Vikram Misri, Indiens Staatssekretär für Außenbelange, erklärte diesbezüglich: Die Seiten hätten den Konsens erreicht, die LAC dergestalt gemeinsam zu überwachen, dass Übertritte ausgeschlossen sein würden. Schon dieser klein anmutende Schritt sei infolge zahlreicher Verhandlungs- und Diskussionsrunden über diplomatische ebenso wie militärische Kanäle zwischen den beiden Staaten in den vergangenen Wochen zustandegekommen. Und nun haben die Seiten vor, in der Sache die nächsten Schritte zu tätigen.
Indiens Außenminister Subrahmanyam Jaishankar bestätigte dies und präzisierte, die Lage bezüglich der Patrouillen an der rund 3.500 Kilometer langen LAC sei nun zum Zustand vor den Zusammenstößen im Jahr 2020 zurückgeführt worden, bei denen 20 indische und vier chinesische Soldaten ums Leben gekommen waren. Der Prozess der Truppentrennung mit China sei nun abgeschlossen, doch man sei diesbezüglich gerade erst heute zu einer Übereinkunft gelangt. Jaishankar brachte Erleichterung diesbezüglich zum Ausdruck:
"Wir haben immer gesagt: Wenn man die Ruhe und den Frieden stört, wie kann die Beziehung sich ansonsten überhaupt weiterentwickeln?"
Der Minister betonte wie vor ihm schon sein Staatssekretär, die Geduld und unermüdliche, im Zeichen der Diplomatie geführte Arbeit der Beteiligten habe dieses Ergebnis gezeitigt – als viele schon aufgegeben hätten. Mit dem beidseitigen Verständnis darüber, wie die Patrouillen entlang der Linie der Tatsächlichen Kontrolle auszusehen hätten, würden hoffentlich wieder die Ruhe und der Frieden in die Grenzgebiete einkehren können.
Weiterführende Details gab die indische Seite nicht bekannt.
Auch aus China kam keine weiterführende Information, dafür aber Dienstag Tag eine Bestätigung.

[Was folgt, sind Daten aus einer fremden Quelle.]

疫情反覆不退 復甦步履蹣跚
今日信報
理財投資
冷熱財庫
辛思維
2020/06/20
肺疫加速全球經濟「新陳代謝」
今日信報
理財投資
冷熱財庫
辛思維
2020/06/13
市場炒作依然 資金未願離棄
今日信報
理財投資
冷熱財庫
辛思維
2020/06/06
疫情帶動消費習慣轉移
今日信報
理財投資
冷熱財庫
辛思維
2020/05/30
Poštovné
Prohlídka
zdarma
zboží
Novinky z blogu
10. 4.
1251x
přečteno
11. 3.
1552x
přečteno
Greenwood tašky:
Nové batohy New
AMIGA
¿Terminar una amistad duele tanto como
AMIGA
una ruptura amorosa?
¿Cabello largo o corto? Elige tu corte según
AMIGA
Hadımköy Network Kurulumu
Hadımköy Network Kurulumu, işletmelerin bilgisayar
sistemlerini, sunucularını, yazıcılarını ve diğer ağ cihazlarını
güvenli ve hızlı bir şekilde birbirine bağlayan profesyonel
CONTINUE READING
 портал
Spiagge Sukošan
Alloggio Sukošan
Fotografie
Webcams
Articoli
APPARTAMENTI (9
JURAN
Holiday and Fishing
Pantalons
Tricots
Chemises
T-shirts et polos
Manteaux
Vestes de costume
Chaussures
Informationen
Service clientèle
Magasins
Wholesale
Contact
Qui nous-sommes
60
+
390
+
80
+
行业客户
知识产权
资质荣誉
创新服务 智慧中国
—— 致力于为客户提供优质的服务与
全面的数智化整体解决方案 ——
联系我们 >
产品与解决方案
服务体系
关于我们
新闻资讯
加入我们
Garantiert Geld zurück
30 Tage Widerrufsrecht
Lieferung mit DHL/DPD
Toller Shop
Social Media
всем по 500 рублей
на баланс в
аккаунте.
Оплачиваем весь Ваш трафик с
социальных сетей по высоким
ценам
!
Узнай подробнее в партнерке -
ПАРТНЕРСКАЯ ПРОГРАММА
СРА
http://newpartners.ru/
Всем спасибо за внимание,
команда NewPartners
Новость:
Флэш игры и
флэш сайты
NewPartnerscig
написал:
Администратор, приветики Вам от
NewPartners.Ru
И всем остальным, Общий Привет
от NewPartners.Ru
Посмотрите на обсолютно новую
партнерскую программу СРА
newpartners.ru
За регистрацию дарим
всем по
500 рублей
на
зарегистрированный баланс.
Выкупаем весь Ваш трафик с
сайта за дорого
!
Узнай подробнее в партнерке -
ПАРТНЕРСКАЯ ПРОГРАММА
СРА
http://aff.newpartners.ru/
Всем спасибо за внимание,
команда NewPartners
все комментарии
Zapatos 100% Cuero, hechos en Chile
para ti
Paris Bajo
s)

Lin Jian, ein Sprecher des chinesischen Außenministeriums, verkündete bei einer Pressekonferenz in Peking:
"Über die jüngste Zeit standen China und Indien über diplomatische und militärische Kanäle in engem Kontakt, was die Belange der Grenze China-Indien betrifft.
Nun sind die beiden Seiten zu Lösungen der hierfür relevanten Sachen gelangt – was China durch und durch gutheißt.
Fürderhin wird China mit Indien zusammenarbeiten, um diese Lösungen umzusetzen."
Der Grenzkonflikt zwischen Indien und China schwelt bereits seit Mitte des 20. Jahrhunderts. Doch sein kurzzeitiges Aufflammen in Form des Zusammenstoßes im Galwan-Tal im Juni 2020 führte zu einer besonders merklichen Verschlechterung der diplomatischen wie der wirtschaftlichen Beziehungen. In der Folge verhängte Neu-Delhi Einschränkungen über chinesische Investitionen in Indien.
Seitdem hielten die beiden Konfliktseiten wiederholt Verhandlungen ab, mittlerweile mehr als 30 Runden, bei denen sie auf eine Deeskalation abzielten.
So wurde noch im Jahr 2022 eine Einigung erzielt, Truppen aus dem umstrittenen Westhimalaya abzuziehen.
Im September 2024 hatte Indiens Außenminister Jaishankar erklärt, dass bis zu 75 Prozent aller Komplikationen im Zusammenhang der Truppentrennung in Ladakh gelöst worden seien. Lediglich hinsichtlich der Patrouillen entlang der LAC und der Stationierung von Truppen und Waffensystemen entlang der Grenze gebe es noch offene Fragen. Upendra Dwivedi, der Stabsleiter der Bodentruppen Indiens, hatte nur wenig später, im Oktober, auf positive Signale hingewiesen, die von Diplomaten gekommen seien.